Alguém lembra do péssimo O Coronel e o Lobisomem, que foi na época a produção mais cara da história do Brasil devido aos efeitos digitais? Esta releitura do personagem tradicional Pedro Malasartes repete a mesma promessa ao ser lançado como a maior quantidade de efeitos especiais em um filme brasileiro.
Nesta versão, a Morte (Júlio Andrade) apadrinha Pedro Malasartes (Jesuíta Barbosa) como parte de um plano para que ele a substitua na função de levar as pessoas que morrem para o além. No aniversário de 21 anos, o afilhado recebe de presente o poder de impedir três vezes a morte de alguém.
Para quem não sabe, o personagem do título foi importado para o Brasil da cultura portuguesa e espanhola, mas já apareceu até em contos alemães. Tradicionalmente, ele é um malandro que vive de passar a perna nos outros e é considerado, pelo menos neste filme, como o homem mais inteligente do mundo.
É preciso reconhecer o trunfo de Paulo Morelli, diretor e roteirista do filme, ao misturar estilo e estética da cultura nordestina com temas da mitologia grega, como as parcas que tecem o destino (lideradas aqui pela veterana Vera Holtz). Além de acertar ao resgatar um personagem tradicional esquecido pela cultura popular.

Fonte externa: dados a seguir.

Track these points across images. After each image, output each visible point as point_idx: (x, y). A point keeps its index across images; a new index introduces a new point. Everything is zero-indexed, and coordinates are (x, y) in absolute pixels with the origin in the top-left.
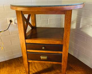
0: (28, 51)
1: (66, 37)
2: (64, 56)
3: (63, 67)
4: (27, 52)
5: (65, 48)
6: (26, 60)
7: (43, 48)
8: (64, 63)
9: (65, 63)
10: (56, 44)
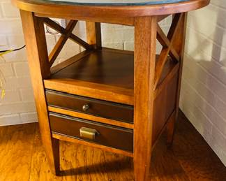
0: (51, 109)
1: (140, 88)
2: (139, 137)
3: (136, 167)
4: (48, 112)
5: (139, 116)
6: (46, 132)
7: (84, 107)
8: (138, 157)
9: (141, 156)
10: (117, 101)
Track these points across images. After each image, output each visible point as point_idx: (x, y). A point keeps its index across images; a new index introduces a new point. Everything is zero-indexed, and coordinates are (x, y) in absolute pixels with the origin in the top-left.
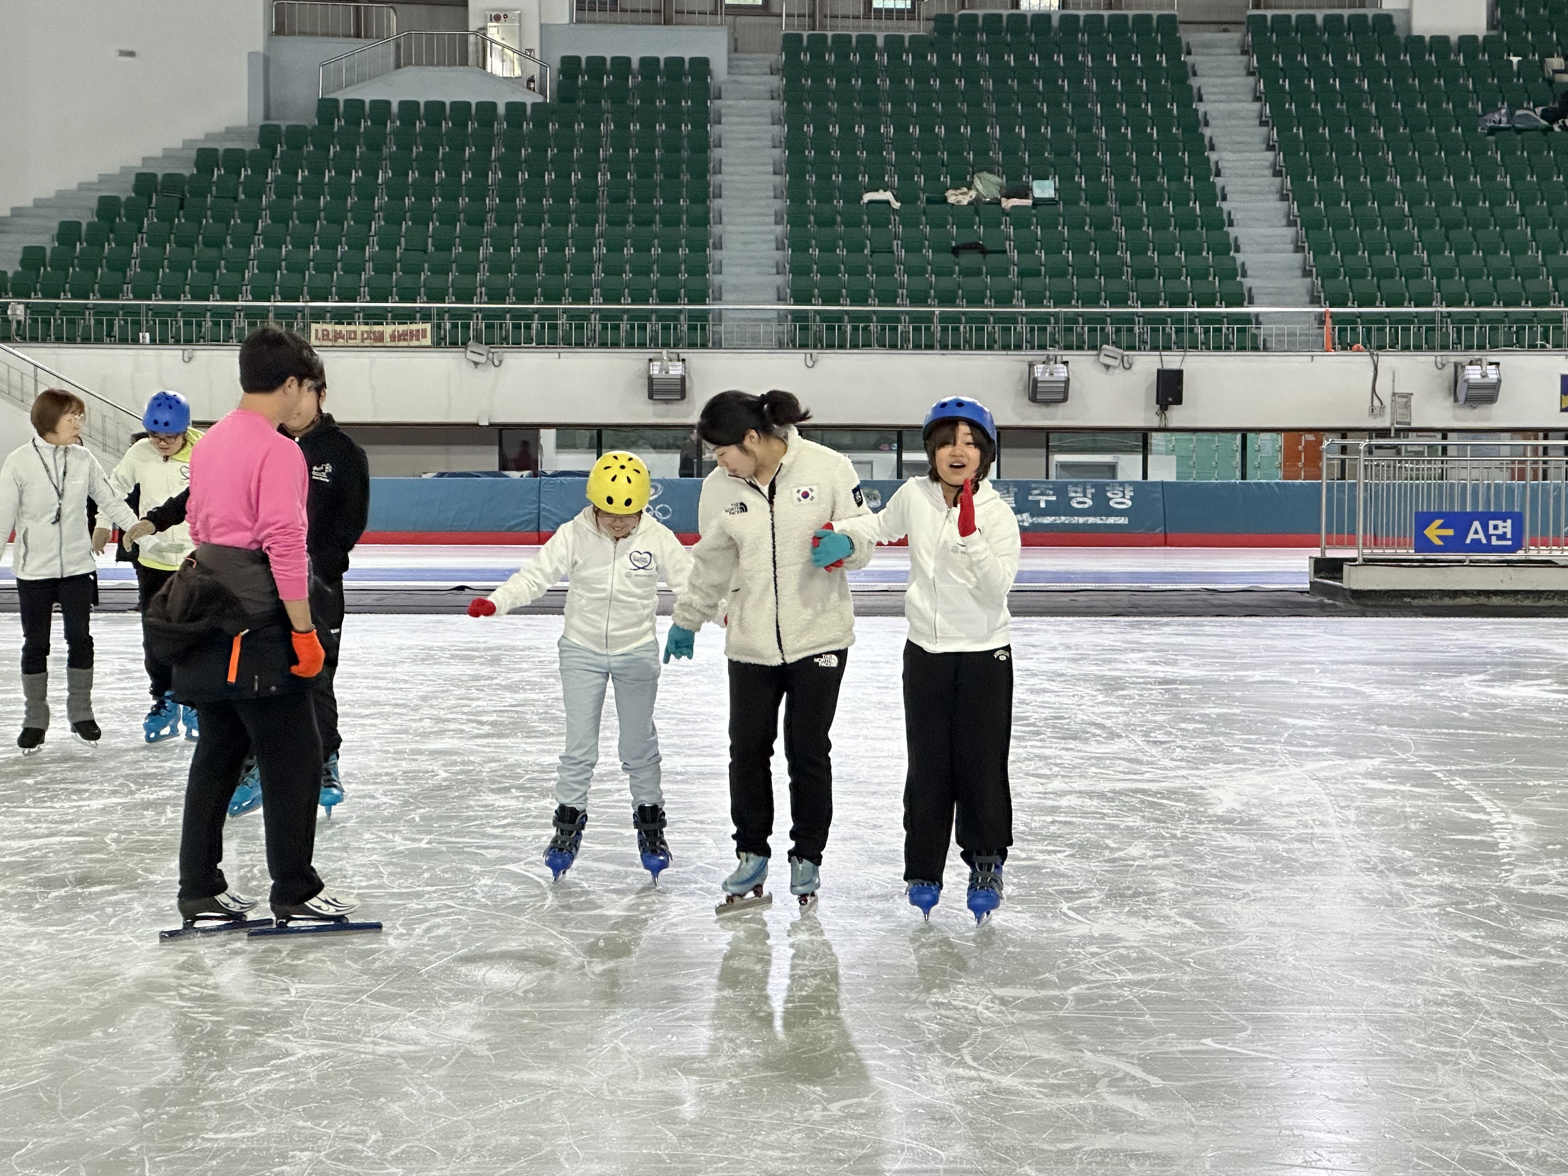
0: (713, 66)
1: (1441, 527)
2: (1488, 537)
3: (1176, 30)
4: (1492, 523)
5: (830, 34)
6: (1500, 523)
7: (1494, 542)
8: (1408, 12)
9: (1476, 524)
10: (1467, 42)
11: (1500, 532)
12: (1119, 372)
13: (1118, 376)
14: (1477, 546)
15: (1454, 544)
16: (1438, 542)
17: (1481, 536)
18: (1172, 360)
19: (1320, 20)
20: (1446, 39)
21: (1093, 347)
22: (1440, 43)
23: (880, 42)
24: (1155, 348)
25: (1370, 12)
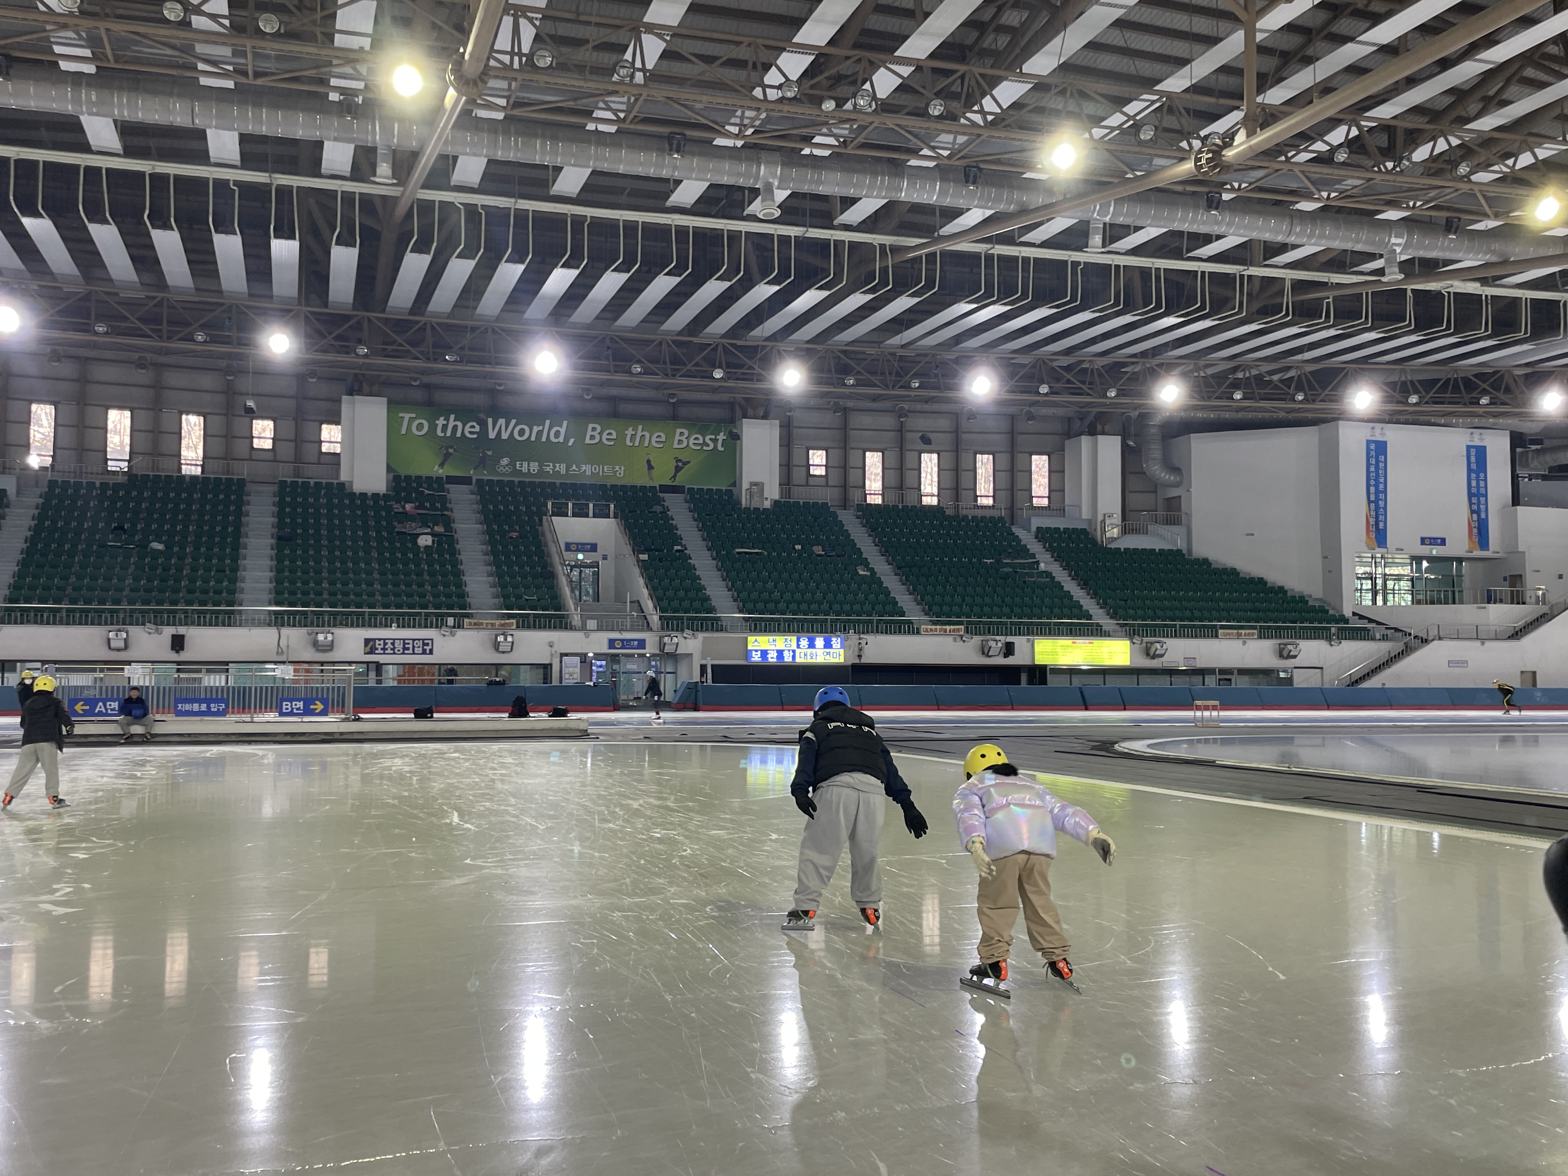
0: (9, 493)
1: (83, 705)
2: (106, 709)
3: (245, 485)
4: (108, 703)
5: (84, 481)
6: (112, 703)
7: (109, 712)
8: (351, 482)
9: (101, 704)
10: (375, 496)
11: (112, 707)
12: (156, 635)
13: (155, 636)
14: (100, 714)
15: (90, 713)
16: (81, 712)
17: (103, 709)
18: (182, 630)
19: (312, 484)
20: (366, 494)
21: (143, 624)
22: (363, 495)
23: (98, 485)
24: (174, 625)
25: (335, 482)
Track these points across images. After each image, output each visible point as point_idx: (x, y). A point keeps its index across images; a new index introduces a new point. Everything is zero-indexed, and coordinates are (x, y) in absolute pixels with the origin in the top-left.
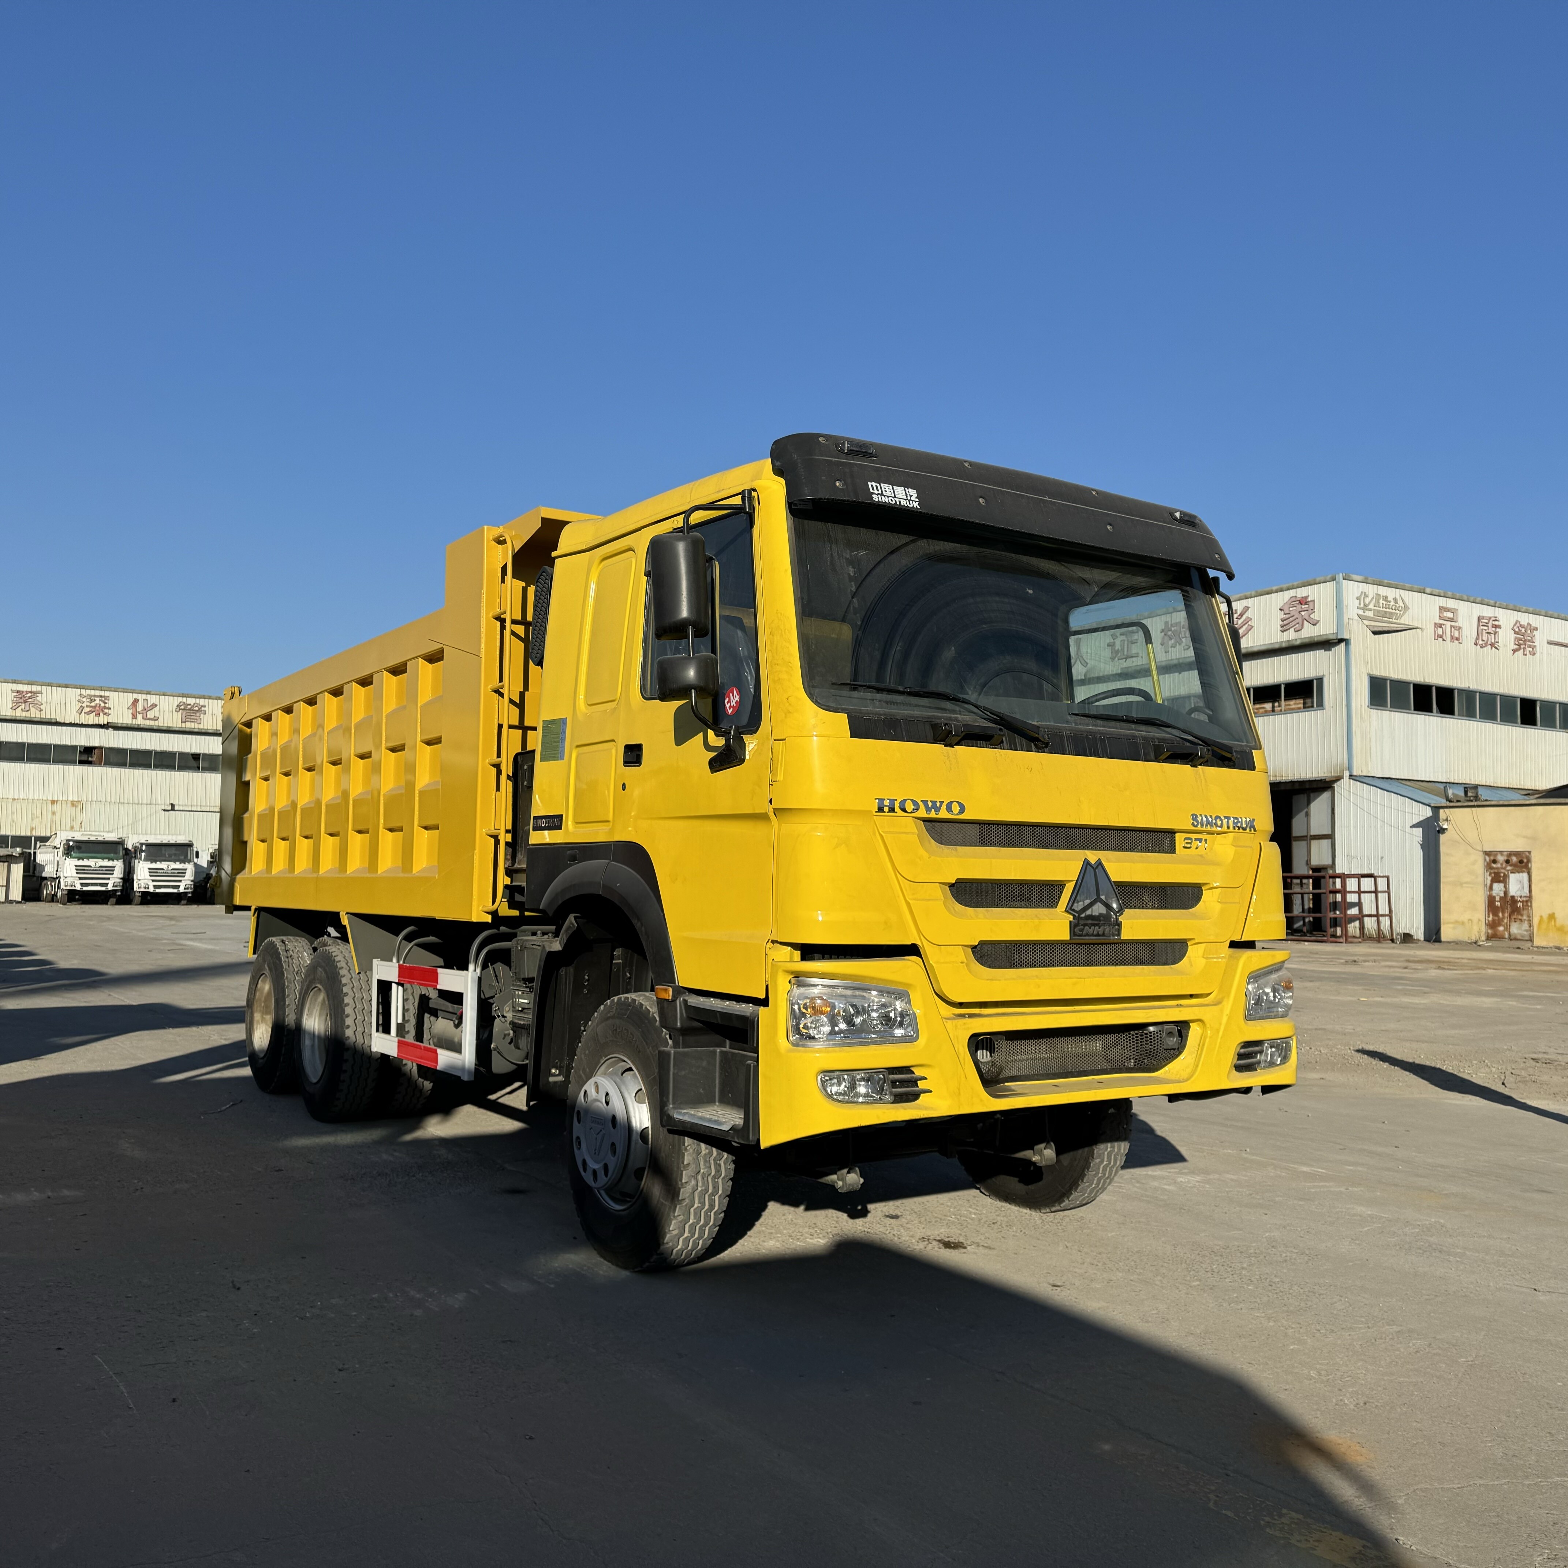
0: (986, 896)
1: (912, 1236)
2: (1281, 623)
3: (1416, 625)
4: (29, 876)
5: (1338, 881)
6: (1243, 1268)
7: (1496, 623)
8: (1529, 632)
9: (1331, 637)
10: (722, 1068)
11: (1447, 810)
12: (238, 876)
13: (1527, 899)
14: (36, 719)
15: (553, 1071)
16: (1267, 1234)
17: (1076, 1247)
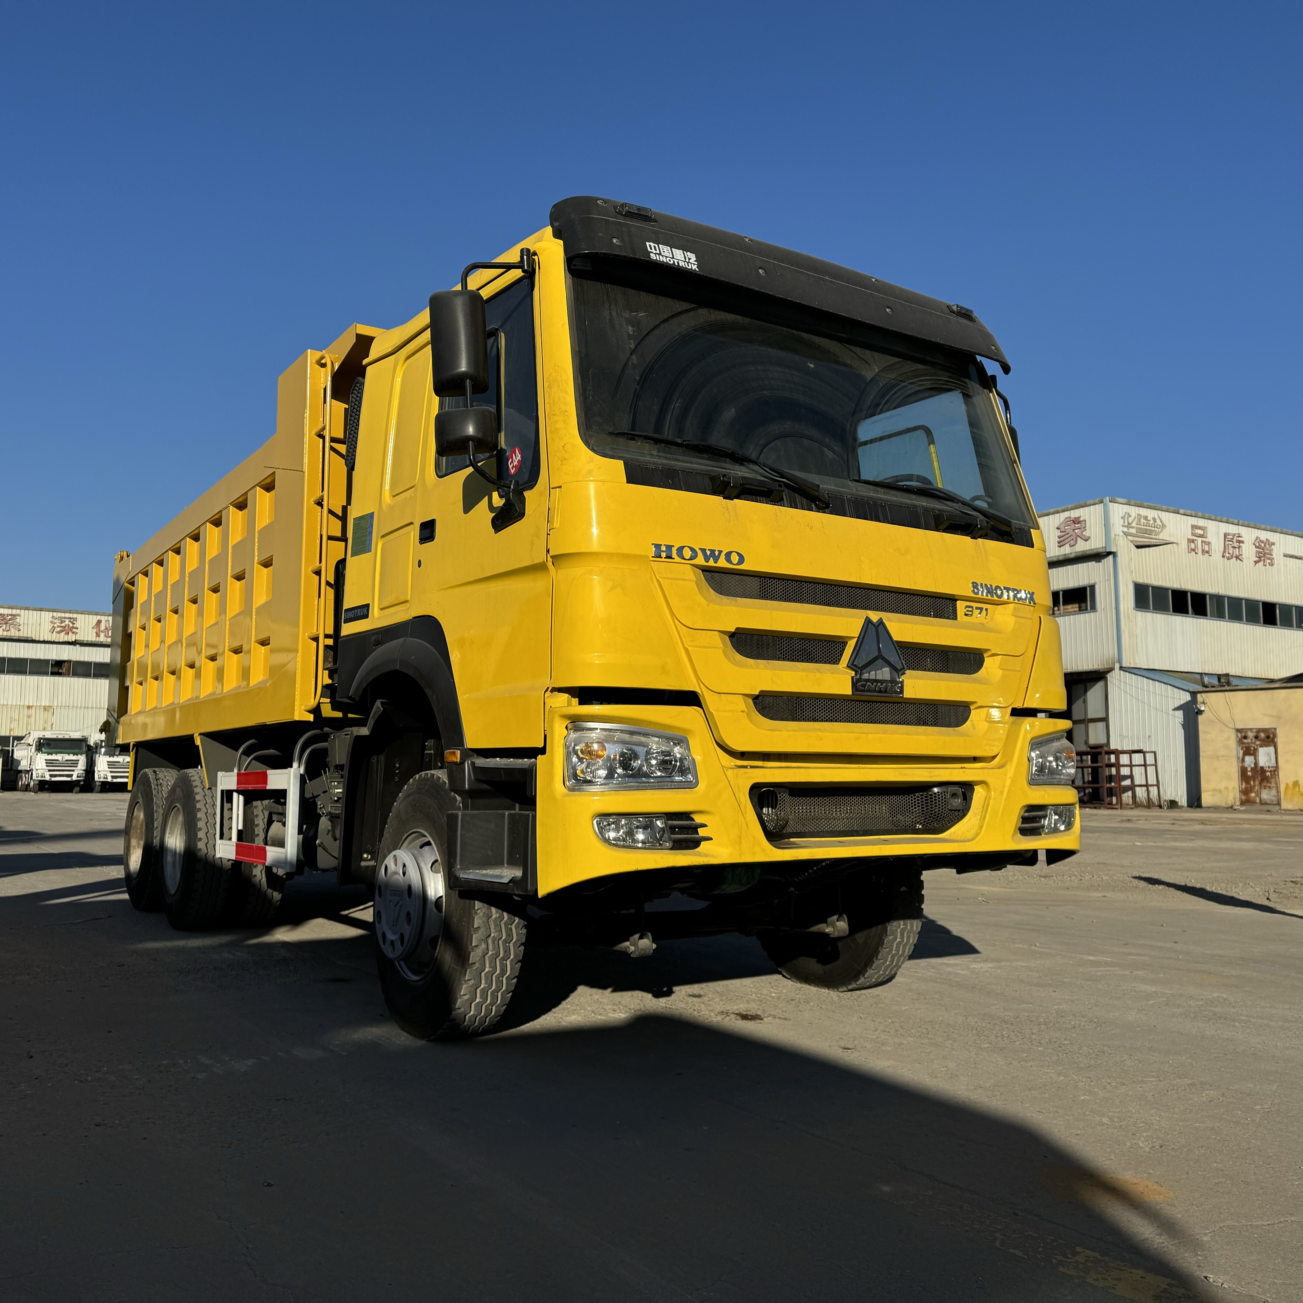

Normalmente, roteiristas fazem personagens que são “mais inteligentes que todo o mundo na trama” com pequenas trapaças narrativas preguiçosas. Como apenas criar coadjuvantes que são burros demais para notar os esquemas do protagonista. Ou, pior ainda, repetir constantemente que foi inteligência, mas não conseguir escrever essa esperteza na história.
Infelizmente, são exatamente os dois pecados que Morelli comete. Os diversos personagens fantásticos repetem inúmeras vezes que Malasartes é mais inteligente que todo o mundo, mas durante o filme inteiro, ele só consegue trapacear uma pessoa. E justamente o personagem mais burro da história. De resto, todos os esquemas do protagonista dão errado e não são realmente inteligentes.
Morelli também errou terrivelmente ao convocar o Leandro Hassum para ser o grande alívio cômico da produção. O comediante nunca teve graça, e não aprendeu antes de trabalhar neste filme. Com caretas gratuitas e grunhidos estridentes, ele faz com que as cenas em que aparece sejam constrangedoras. De resto, o humor se resume a estereótipos do caipira matuto.
E as grandes promessas dos efeitos especiais são vazias. Em grande parte porque Morelli se resume ao estilo Globo Filmes de filmar temas nordestinos com estética de teatro. Quando a péssima computação gráfica aparece, ela é ligada a cenas feitas em cenários que parecem palcos, e não sets.
O elenco, porém, é ótimo. Emprestados diretamente de uma das maiores emissoras e produtoras de TV do país, são atores carimbados em interpretações teatrais que condizem com a estética que Morelli segue. Mas ninguém se destaca, nem mesmo excelentes atores de cinema como o Júlio Andrade, a Isis Valverde ou o Milhem Cortaz.
Talvez a maior tristeza relacionada com este filme seja o desperdício de um personagem tradicional que merece ser relembrado pela cultura popular. Também é uma pena que a nova produção do diretor do excelente Entre Nós seja essa obra capenga. Melhor se apegar aos textos do Pedro Bandeira ou procurar a versão do Mazzaropi, de 1960.